Pictures are to be dropped from the copy. Retype the listing exactly.

- - - -

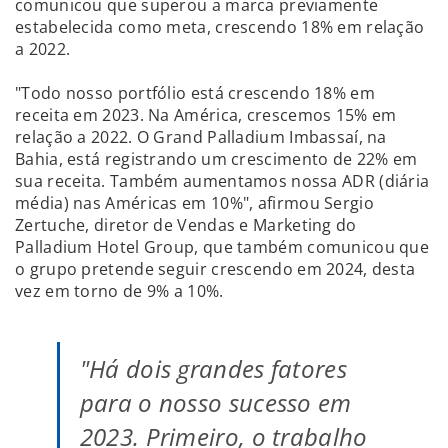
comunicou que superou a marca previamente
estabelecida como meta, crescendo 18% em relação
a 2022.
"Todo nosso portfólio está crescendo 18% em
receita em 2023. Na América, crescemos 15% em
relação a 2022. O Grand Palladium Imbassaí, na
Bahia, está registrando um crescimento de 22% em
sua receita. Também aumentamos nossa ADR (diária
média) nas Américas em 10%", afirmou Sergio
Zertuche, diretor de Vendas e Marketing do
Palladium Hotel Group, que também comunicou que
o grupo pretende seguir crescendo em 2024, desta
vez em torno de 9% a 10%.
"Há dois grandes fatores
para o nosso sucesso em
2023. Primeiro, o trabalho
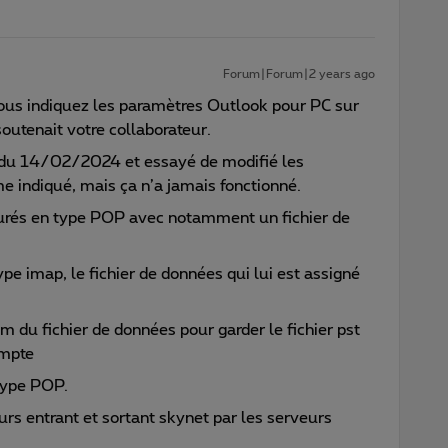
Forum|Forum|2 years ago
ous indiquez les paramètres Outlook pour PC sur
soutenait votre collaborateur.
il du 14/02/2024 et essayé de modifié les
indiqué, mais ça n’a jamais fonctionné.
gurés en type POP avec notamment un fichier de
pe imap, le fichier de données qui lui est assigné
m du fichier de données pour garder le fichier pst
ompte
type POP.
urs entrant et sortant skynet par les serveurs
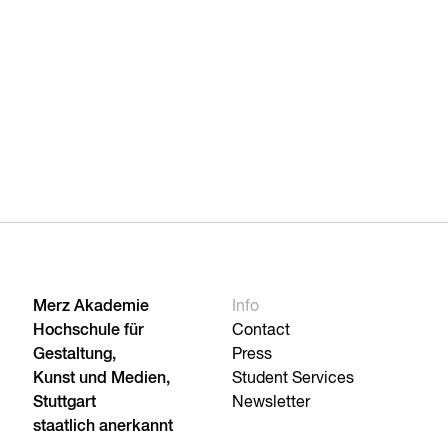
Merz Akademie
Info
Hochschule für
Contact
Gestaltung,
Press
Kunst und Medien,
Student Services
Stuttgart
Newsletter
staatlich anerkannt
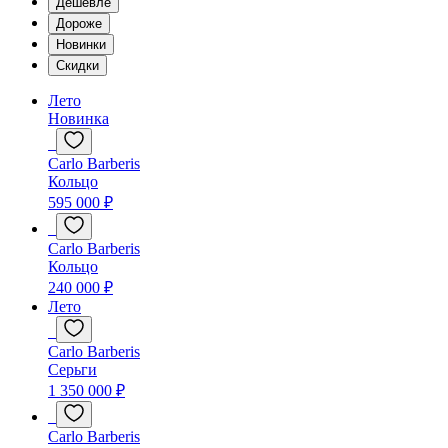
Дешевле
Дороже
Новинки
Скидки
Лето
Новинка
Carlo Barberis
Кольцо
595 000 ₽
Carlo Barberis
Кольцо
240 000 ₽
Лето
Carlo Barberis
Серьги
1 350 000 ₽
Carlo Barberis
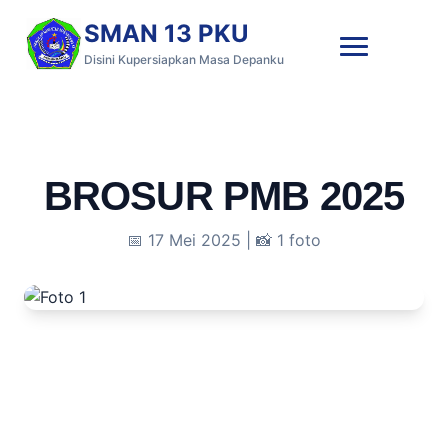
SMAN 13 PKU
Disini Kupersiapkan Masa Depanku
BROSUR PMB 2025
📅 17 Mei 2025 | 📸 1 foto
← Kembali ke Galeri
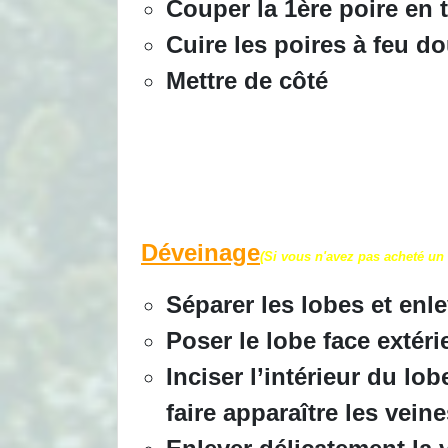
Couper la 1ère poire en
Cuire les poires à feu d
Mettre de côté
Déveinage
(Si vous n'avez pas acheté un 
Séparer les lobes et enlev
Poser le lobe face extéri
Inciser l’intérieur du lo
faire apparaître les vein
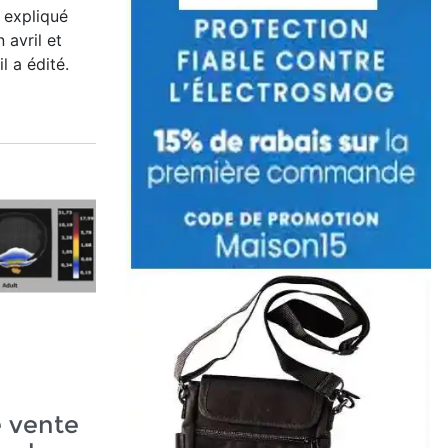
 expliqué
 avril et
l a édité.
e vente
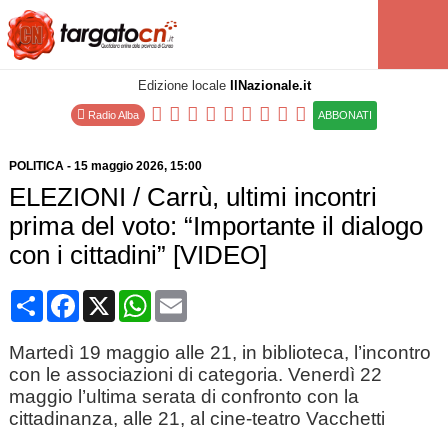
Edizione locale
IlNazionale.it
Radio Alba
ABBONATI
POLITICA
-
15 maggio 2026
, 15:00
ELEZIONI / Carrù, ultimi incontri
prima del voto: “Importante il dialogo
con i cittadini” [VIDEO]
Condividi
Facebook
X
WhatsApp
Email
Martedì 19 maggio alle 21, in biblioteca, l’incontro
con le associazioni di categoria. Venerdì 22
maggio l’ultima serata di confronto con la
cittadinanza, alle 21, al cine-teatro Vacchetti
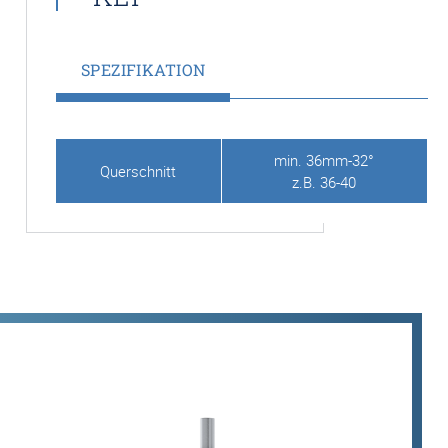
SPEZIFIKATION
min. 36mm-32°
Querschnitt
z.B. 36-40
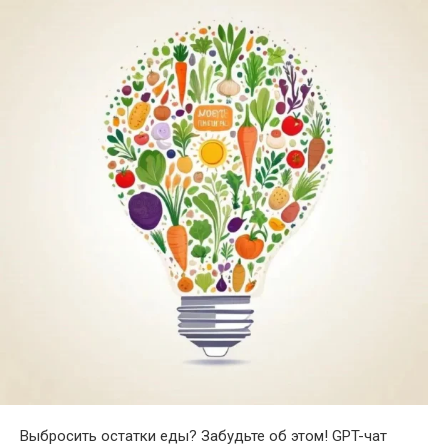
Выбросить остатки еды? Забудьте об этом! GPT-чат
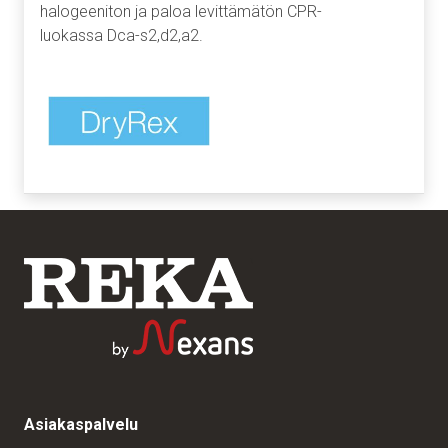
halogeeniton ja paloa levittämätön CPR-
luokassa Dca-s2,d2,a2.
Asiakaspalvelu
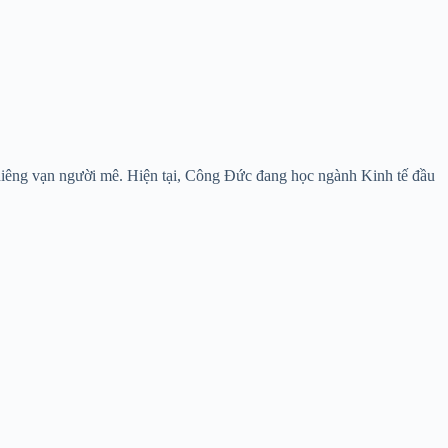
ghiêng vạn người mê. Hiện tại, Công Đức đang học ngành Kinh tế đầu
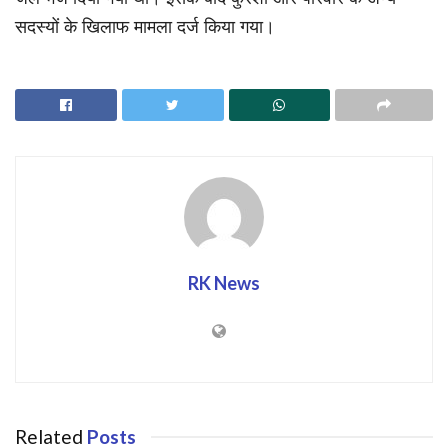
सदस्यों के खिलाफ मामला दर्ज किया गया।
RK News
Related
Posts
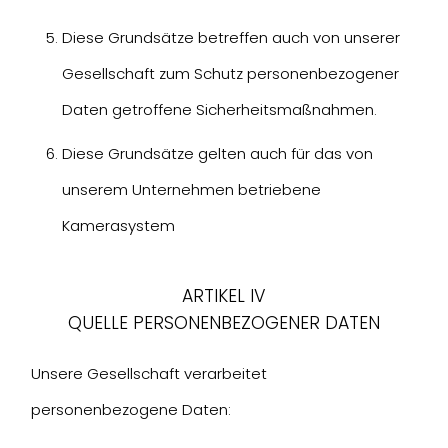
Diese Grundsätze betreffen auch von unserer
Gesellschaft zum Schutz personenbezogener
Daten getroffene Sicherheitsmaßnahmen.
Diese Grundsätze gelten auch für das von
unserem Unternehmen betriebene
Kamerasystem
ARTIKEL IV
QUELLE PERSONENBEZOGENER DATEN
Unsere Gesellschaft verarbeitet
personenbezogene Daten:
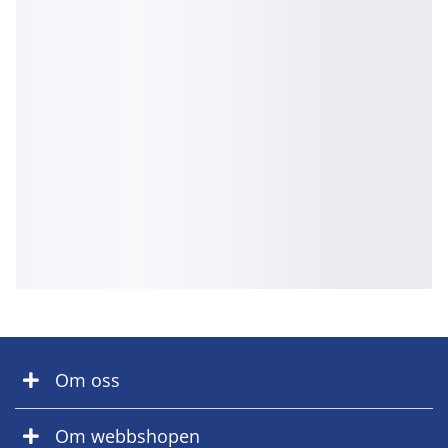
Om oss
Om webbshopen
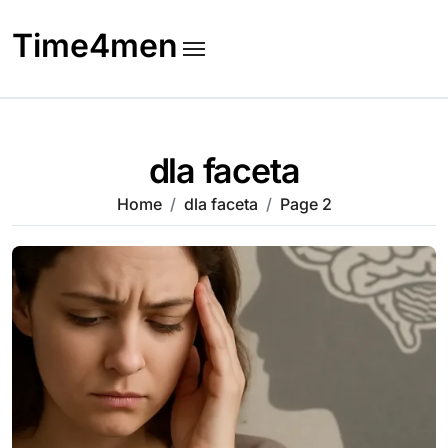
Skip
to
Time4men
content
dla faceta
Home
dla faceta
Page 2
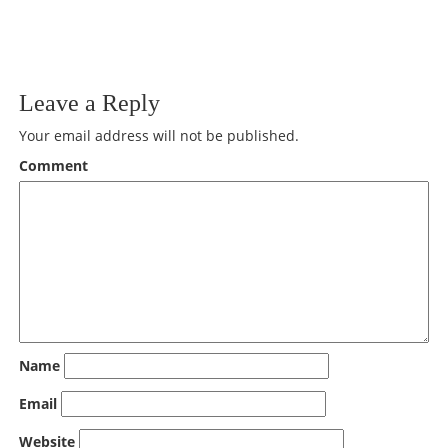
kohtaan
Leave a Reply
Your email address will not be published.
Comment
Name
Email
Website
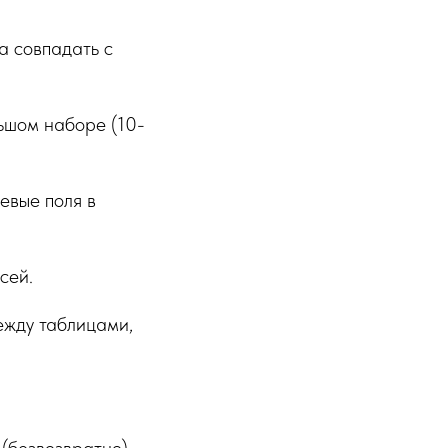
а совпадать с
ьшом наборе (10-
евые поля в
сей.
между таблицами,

- - - -

* Result for this exercise *
comunicou que superou a marca previamente
estabelecida como meta, crescendo 18% em relação
a 2022.
"Todo nosso portfólio está crescendo 18% em
receita em 2023. Na América, crescemos 15% em
relação a 2022. O Grand Palladium Imbassaí, na
Bahia, está registrando um crescimento de 22% em
sua receita. Também aumentamos nossa ADR (diária
média) nas Américas em 10%", afirmou Sergio
Zertuche, diretor de Vendas e Marketing do
Palladium Hotel Group, que também comunicou que
o grupo pretende seguir crescendo em 2024, desta
vez em torno de 9% a 10%.
"Há dois grandes fatores
para o nosso sucesso em
2023. Primeiro, o trabalho
Forum|Forum|2 years ago
ous indiquez les paramètres Outlook pour PC sur
soutenait votre collaborateur.
il du 14/02/2024 et essayé de modifié les
indiqué, mais ça n’a jamais fonctionné.
gurés en type POP avec notamment un fichier de
pe imap, le fichier de données qui lui est assigné
m du fichier de données pour garder le fichier pst
ompte
type POP.
urs entrant et sortant skynet par les serveurs
Merz Akademie
Info
Hochschule für
Contact
Gestaltung,
Press
Kunst und Medien,
Student Services
Stuttgart
Newsletter
staatlich anerkannt
Дешевле
Дороже
Новинки
Скидки
Лето
Новинка
Carlo Barberis
Кольцо
595 000 ₽
Carlo Barberis
Кольцо
240 000 ₽
Лето
Carlo Barberis
Серьги
1 350 000 ₽
Carlo Barberis
SMAN 13 PKU
Disini Kupersiapkan Masa Depanku
BROSUR PMB 2025
📅 17 Mei 2025 | 📸 1 foto
← Kembali ke Galeri
Couper la 1ère poire en
Cuire les poires à feu d
Mettre de côté
Déveinage
(Si vous n'avez pas acheté un 
Séparer les lobes et enlev
Poser le lobe face extéri
Inciser l’intérieur du lo
faire apparaître les vein
 expliqué
 avril et
l a édité.
e vente
Edizione locale
IlNazionale.it
Radio Alba
ABBONATI
POLITICA
-
15 maggio 2026
, 15:00
ELEZIONI / Carrù, ultimi incontri
prima del voto: “Importante il dialogo
con i cittadini” [VIDEO]
Condividi
Facebook
X
WhatsApp
Email
Martedì 19 maggio alle 21, in biblioteca, l’incontro
con le associazioni di categoria. Venerdì 22
maggio l’ultima serata di confronto con la
cittadinanza, alle 21, al cine-teatro Vacchetti
SPEZIFIKATION
min. 36mm-32°
Querschnitt
z.B. 36-40
Выбросить остатки еды? Забудьте об этом! GPT-чат
halogeeniton ja paloa levittämätön CPR-
luokassa Dca-s2,d2,a2.
Asiakaspalvelu
ghiêng vạn người mê. Hiện tại, Công Đức đang học ngành Kinh tế đầu
सदस्यों के खिलाफ मामला दर्ज किया गया।
RK News
Related
Posts
Diese Grundsätze betreffen auch von unserer
Gesellschaft zum Schutz personenbezogener
Daten getroffene Sicherheitsmaßnahmen.
Diese Grundsätze gelten auch für das von
unserem Unternehmen betriebene
Kamerasystem
ARTIKEL IV
QUELLE PERSONENBEZOGENER DATEN
Unsere Gesellschaft verarbeitet
personenbezogene Daten:
Om oss
Om webbshopen
Skip
to
Time4men
content
dla faceta
Home
dla faceta
Page 2
kohtaan
Leave a Reply
Your email address will not be published.
Comment
Name
Email
Website
а совпадать с
ьшом наборе (10-
евые поля в
сей.
между таблицами,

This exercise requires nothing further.